Reply:Sure, flowers would be great. I'd address them to the grandfather, and maybe send a bouqet to BF's father.

Sign the ones to grandfather from both your BF and yourself.

Sign the ones to BF's dad either the same way, or from yourself.Have grandfather's delivered, and deliver dad's yourself.

Be sure to offer to help out any way you can. You are like family now and should pitch in during this time of stress and sorrow.

It's nice of you to be concerned about this, your BF is a lucky guy.
Reply:YES, send flowers to the family and bake something and take it to them
Reply:flowers
Reply:Definitely send something - you're close enough so that an acknowledgement is expected of you. Even the neighbors will send something, and you definitely are closer.



As for who to send it to, I'm thinking that if you're making a choice, it's your BF's father and not the grandfather - but there's really nothing wrong with sending to both of them. Yeah, I know it's pricey, but (knock on wood) it doesn't happen every day, and we're talking about a 2-YEAR, not 2-month, relationship. You'll feel better, too.



Sorry for your loss.
Reply:If you are that close and have been together that long, take some up to the funeral home with you as you pay your respects.
Reply:How very thoughtful of you.



If you send flowers, more than likely, these will either stay at the funeral home, or at the church where her services will be (not a bad thing, really, as churches don't have a lot of money for buying flowers).



I personally really like the idea of sending a plant...it is a reminder that life continues. If you're close to your bf's dad, then I'd send it to him...I'm sure he needs comforting.



You might also consider sending a nice card to your bf's grandfather, to let him know you're thinking of him.
Reply:2 yrs and you're close to his family? most definetely,..It wouldn't be right if you didn't..my condolences to your boyfriend and his family..from the heart..
Reply:Send a plant to the funeral home to him specifically and say "thinking about you and your family at this time" or something like that. Nothing mushy, just appropriately respectful.
Reply:Nice sympathy cards sent to the grandfather and your b/f family would be appropiate.

If you wish to send flowers, I suggest a small, easy to take care of plant sent to the grandfather's house...since the plants will be pulled by family members anyway.
Reply:Certainly send something to her husband.

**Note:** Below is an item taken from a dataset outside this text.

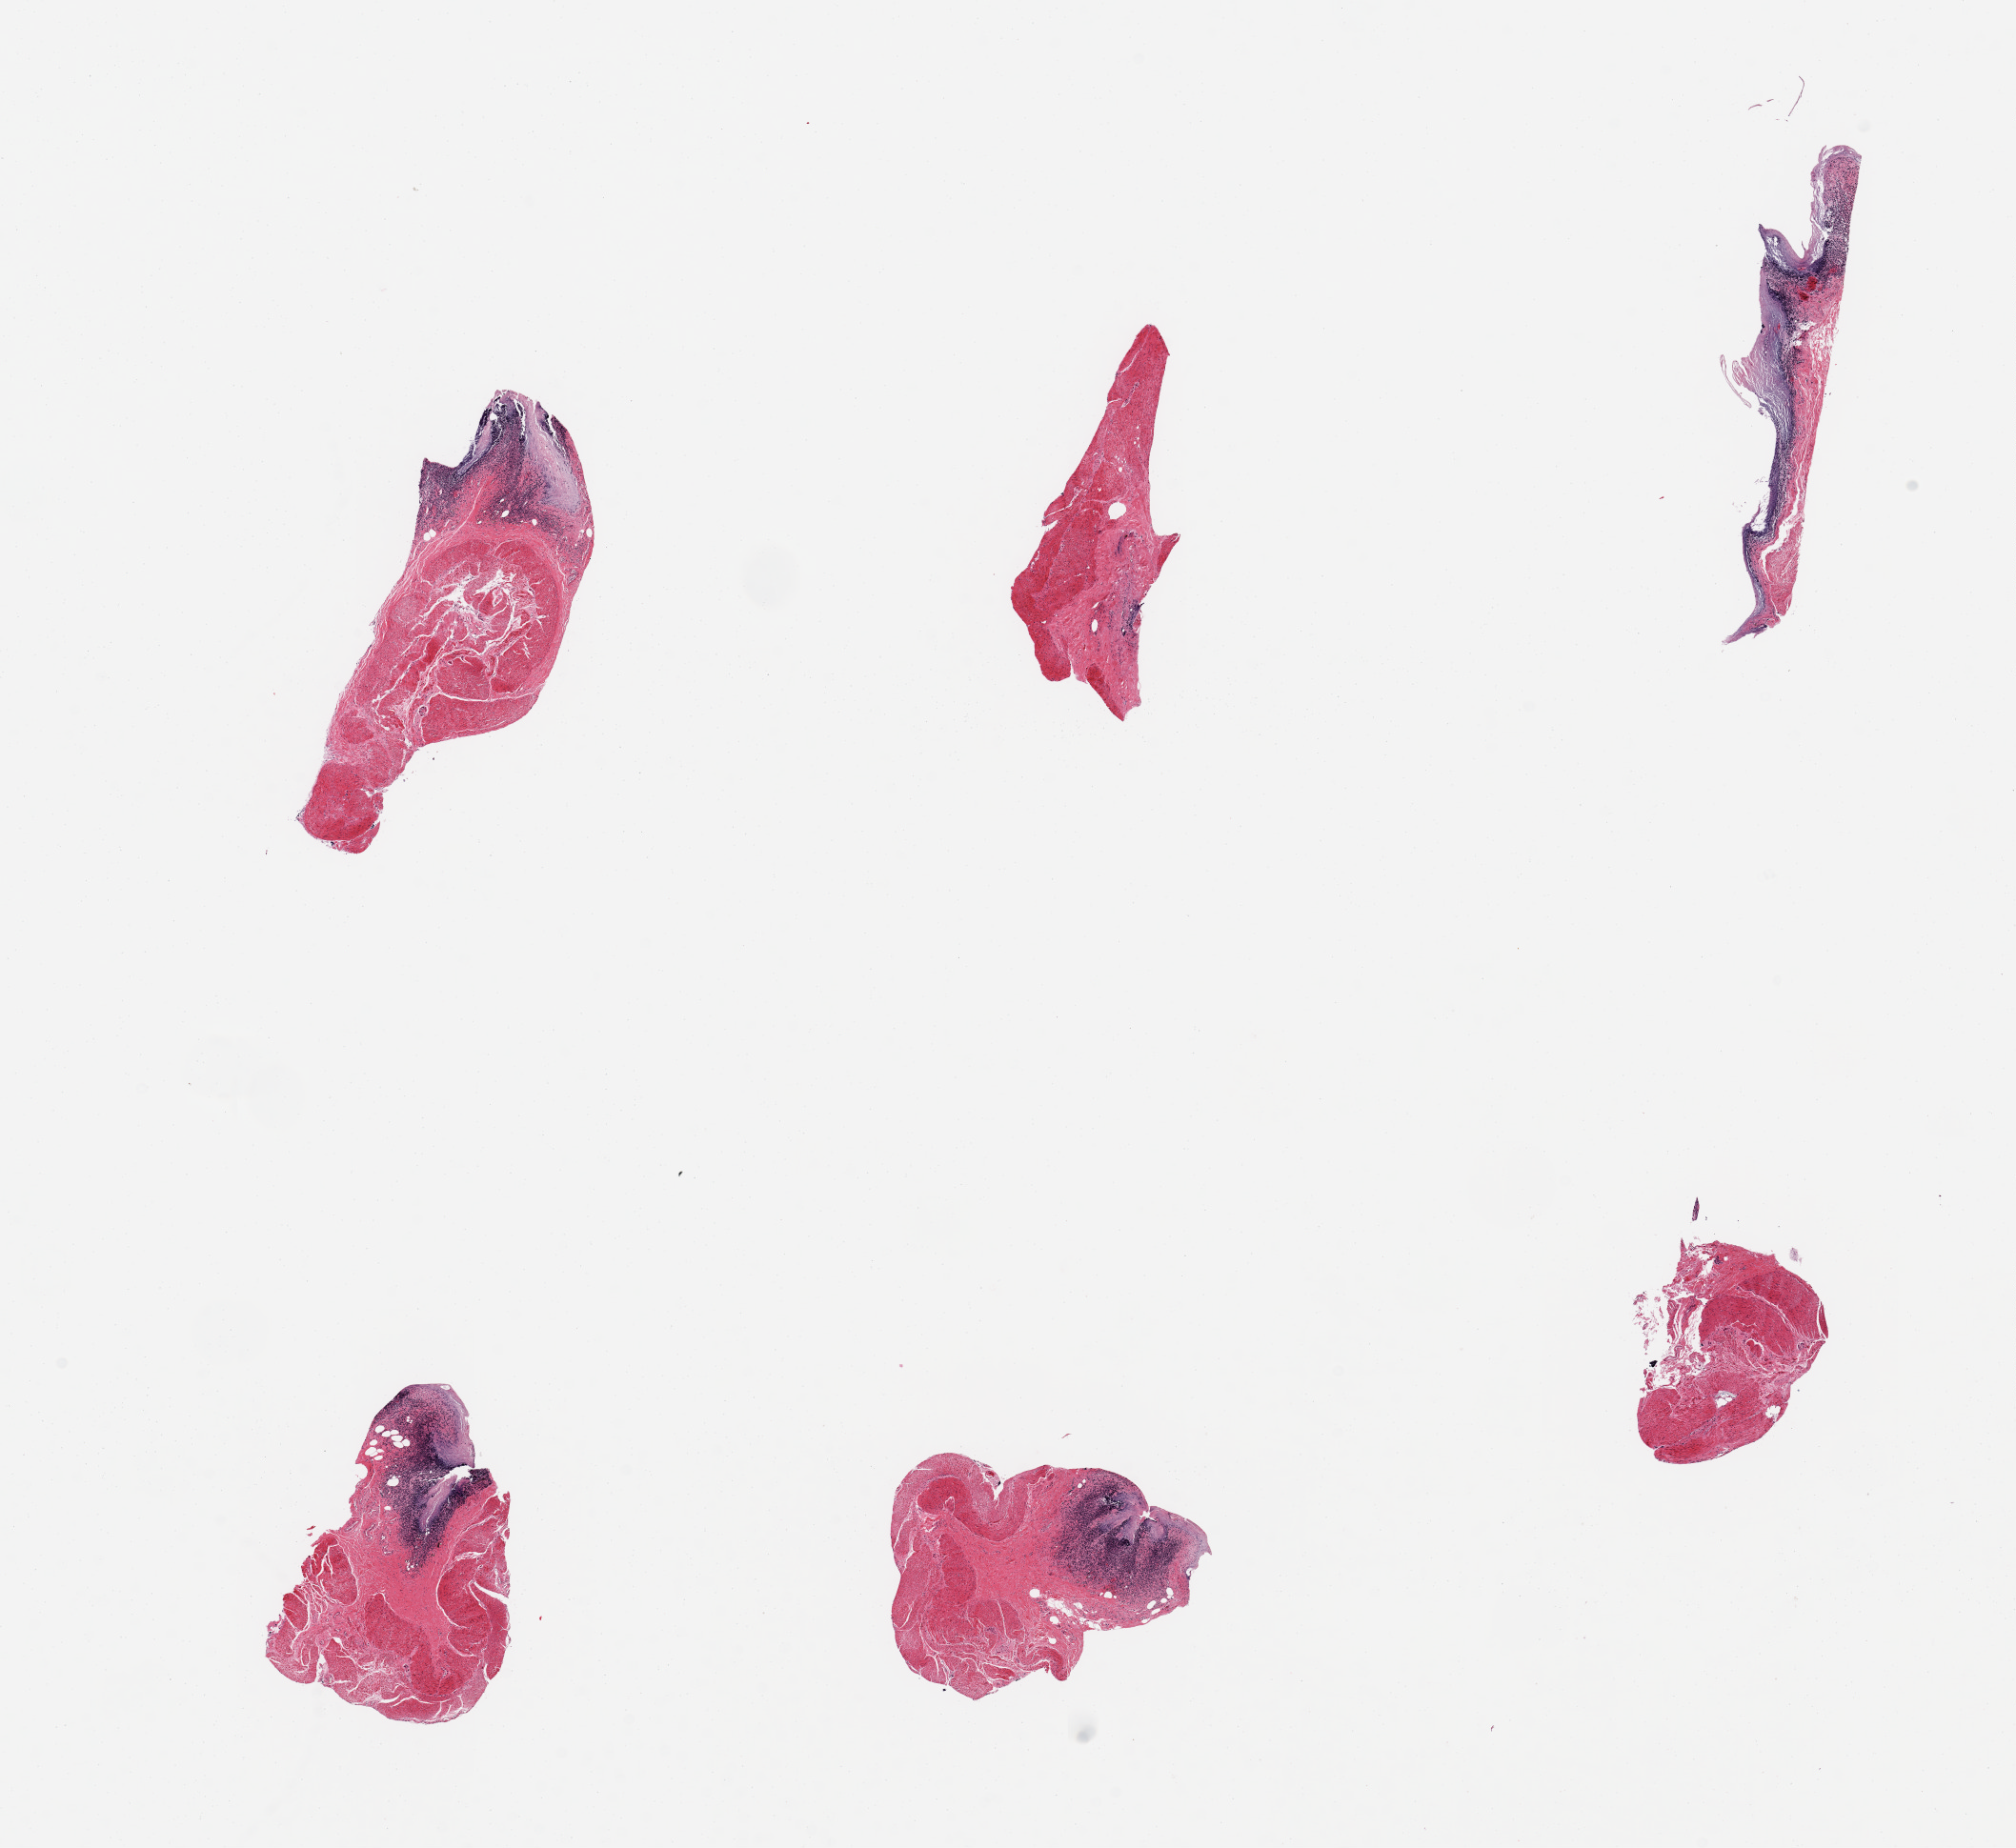
Digitized H&E-stained section — whole scanned area (about 16.7 x 15.3 mm) shown as a low-resolution overview; PAXgene-fixed paraffin-embedded (PFPE) section; sampled site (target tissue): ileum; donor tissue sample.
Review note (as recorded): 6 pieces, mucosa autolyzed, lymphoid aggregates are ~15-20% total.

He will appreciate your thoughtfulness. A card will do nicely.
Reply:Yes, you should send flowers/plant (I usually send plants). I would send it to the funeral home for the service. Usually after a funeral service, the funeral directors dispose of the flowers or leave them at the gravesite. But plants are generally taken home by family members to keep as remembrances of people's kindness. By sending it to the funeral home, you leave the decision of who wants the plant to the family. If his family has met yours, send the plant from your family as a whole (ie Sincerest sympathy from The Smiths) and if they have only met you put your name alone. It will be much appreciated and show you to be a caring and well brought up young woman. Condolences to you and yours.
Reply:sweetie , you have been with your boyfriend 2 years. so, yes it would be very sweet to send flowers or a plant. if it were me, i would send them to the funeral home. after the funeral they can take the plants or flowers home. it's a thoughtful and kind way to show your boyfriends family that you care. GBU and I'll say a prayer for your boyfriend and his family.